(Collection entries)

================

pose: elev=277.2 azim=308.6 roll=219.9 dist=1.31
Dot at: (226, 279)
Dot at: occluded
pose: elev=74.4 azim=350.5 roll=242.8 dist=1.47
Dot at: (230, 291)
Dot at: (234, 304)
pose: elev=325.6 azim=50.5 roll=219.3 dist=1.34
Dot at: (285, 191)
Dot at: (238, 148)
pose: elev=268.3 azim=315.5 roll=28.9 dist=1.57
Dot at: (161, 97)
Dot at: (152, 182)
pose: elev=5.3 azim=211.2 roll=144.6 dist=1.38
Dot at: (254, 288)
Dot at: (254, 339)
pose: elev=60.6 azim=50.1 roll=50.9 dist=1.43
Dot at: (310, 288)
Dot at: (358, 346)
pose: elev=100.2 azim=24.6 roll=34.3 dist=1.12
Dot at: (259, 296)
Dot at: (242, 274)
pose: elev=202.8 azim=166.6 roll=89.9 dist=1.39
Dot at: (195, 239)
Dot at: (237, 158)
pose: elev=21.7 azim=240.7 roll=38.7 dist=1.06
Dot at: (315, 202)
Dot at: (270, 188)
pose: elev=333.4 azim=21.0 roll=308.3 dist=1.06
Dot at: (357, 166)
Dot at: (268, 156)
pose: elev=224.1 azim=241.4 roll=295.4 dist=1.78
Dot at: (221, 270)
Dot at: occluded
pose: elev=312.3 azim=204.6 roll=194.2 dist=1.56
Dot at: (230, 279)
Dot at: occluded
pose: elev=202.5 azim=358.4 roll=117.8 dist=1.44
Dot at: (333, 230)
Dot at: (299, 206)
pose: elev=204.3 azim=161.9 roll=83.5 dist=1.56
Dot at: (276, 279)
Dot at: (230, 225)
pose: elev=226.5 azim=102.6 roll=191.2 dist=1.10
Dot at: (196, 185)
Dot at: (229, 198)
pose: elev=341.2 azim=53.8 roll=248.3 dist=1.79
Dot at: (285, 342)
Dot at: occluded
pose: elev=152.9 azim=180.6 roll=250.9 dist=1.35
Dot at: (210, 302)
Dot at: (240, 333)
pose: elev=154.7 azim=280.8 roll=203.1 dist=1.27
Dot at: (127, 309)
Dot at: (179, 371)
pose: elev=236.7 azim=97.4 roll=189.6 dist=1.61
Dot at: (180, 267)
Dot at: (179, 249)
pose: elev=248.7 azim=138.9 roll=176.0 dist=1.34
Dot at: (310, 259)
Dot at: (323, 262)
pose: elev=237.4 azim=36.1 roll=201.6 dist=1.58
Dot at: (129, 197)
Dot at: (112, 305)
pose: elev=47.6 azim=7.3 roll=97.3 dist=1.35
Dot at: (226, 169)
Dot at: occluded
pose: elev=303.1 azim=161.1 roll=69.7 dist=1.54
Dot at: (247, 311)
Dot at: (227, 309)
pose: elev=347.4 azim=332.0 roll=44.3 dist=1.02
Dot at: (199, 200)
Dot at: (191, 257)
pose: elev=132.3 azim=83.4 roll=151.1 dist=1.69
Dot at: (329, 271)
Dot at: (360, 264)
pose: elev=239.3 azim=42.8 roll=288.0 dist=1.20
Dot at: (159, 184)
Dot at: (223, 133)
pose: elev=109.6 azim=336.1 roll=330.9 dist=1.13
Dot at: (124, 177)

================

◆ The exercise: Write the Collection entries above as a JSON list of strings, one string per line, with blank lines left out.

◆ Task answer:
[
  "pose: elev=277.2 azim=308.6 roll=219.9 dist=1.31",
  "Dot at: (226, 279)",
  "Dot at: occluded",
  "pose: elev=74.4 azim=350.5 roll=242.8 dist=1.47",
  "Dot at: (230, 291)",
  "Dot at: (234, 304)",
  "pose: elev=325.6 azim=50.5 roll=219.3 dist=1.34",
  "Dot at: (285, 191)",
  "Dot at: (238, 148)",
  "pose: elev=268.3 azim=315.5 roll=28.9 dist=1.57",
  "Dot at: (161, 97)",
  "Dot at: (152, 182)",
  "pose: elev=5.3 azim=211.2 roll=144.6 dist=1.38",
  "Dot at: (254, 288)",
  "Dot at: (254, 339)",
  "pose: elev=60.6 azim=50.1 roll=50.9 dist=1.43",
  "Dot at: (310, 288)",
  "Dot at: (358, 346)",
  "pose: elev=100.2 azim=24.6 roll=34.3 dist=1.12",
  "Dot at: (259, 296)",
  "Dot at: (242, 274)",
  "pose: elev=202.8 azim=166.6 roll=89.9 dist=1.39",
  "Dot at: (195, 239)",
  "Dot at: (237, 158)",
  "pose: elev=21.7 azim=240.7 roll=38.7 dist=1.06",
  "Dot at: (315, 202)",
  "Dot at: (270, 188)",
  "pose: elev=333.4 azim=21.0 roll=308.3 dist=1.06",
  "Dot at: (357, 166)",
  "Dot at: (268, 156)",
  "pose: elev=224.1 azim=241.4 roll=295.4 dist=1.78",
  "Dot at: (221, 270)",
  "Dot at: occluded",
  "pose: elev=312.3 azim=204.6 roll=194.2 dist=1.56",
  "Dot at: (230, 279)",
  "Dot at: occluded",
  "pose: elev=202.5 azim=358.4 roll=117.8 dist=1.44",
  "Dot at: (333, 230)",
  "Dot at: (299, 206)",
  "pose: elev=204.3 azim=161.9 roll=83.5 dist=1.56",
  "Dot at: (276, 279)",
  "Dot at: (230, 225)",
  "pose: elev=226.5 azim=102.6 roll=191.2 dist=1.10",
  "Dot at: (196, 185)",
  "Dot at: (229, 198)",
  "pose: elev=341.2 azim=53.8 roll=248.3 dist=1.79",
  "Dot at: (285, 342)",
  "Dot at: occluded",
  "pose: elev=152.9 azim=180.6 roll=250.9 dist=1.35",
  "Dot at: (210, 302)",
  "Dot at: (240, 333)",
  "pose: elev=154.7 azim=280.8 roll=203.1 dist=1.27",
  "Dot at: (127, 309)",
  "Dot at: (179, 371)",
  "pose: elev=236.7 azim=97.4 roll=189.6 dist=1.61",
  "Dot at: (180, 267)",
  "Dot at: (179, 249)",
  "pose: elev=248.7 azim=138.9 roll=176.0 dist=1.34",
  "Dot at: (310, 259)",
  "Dot at: (323, 262)",
  "pose: elev=237.4 azim=36.1 roll=201.6 dist=1.58",
  "Dot at: (129, 197)",
  "Dot at: (112, 305)",
  "pose: elev=47.6 azim=7.3 roll=97.3 dist=1.35",
  "Dot at: (226, 169)",
  "Dot at: occluded",
  "pose: elev=303.1 azim=161.1 roll=69.7 dist=1.54",
  "Dot at: (247, 311)",
  "Dot at: (227, 309)",
  "pose: elev=347.4 azim=332.0 roll=44.3 dist=1.02",
  "Dot at: (199, 200)",
  "Dot at: (191, 257)",
  "pose: elev=132.3 azim=83.4 roll=151.1 dist=1.69",
  "Dot at: (329, 271)",
  "Dot at: (360, 264)",
  "pose: elev=239.3 azim=42.8 roll=288.0 dist=1.20",
  "Dot at: (159, 184)",
  "Dot at: (223, 133)",
  "pose: elev=109.6 azim=336.1 roll=330.9 dist=1.13",
  "Dot at: (124, 177)"
]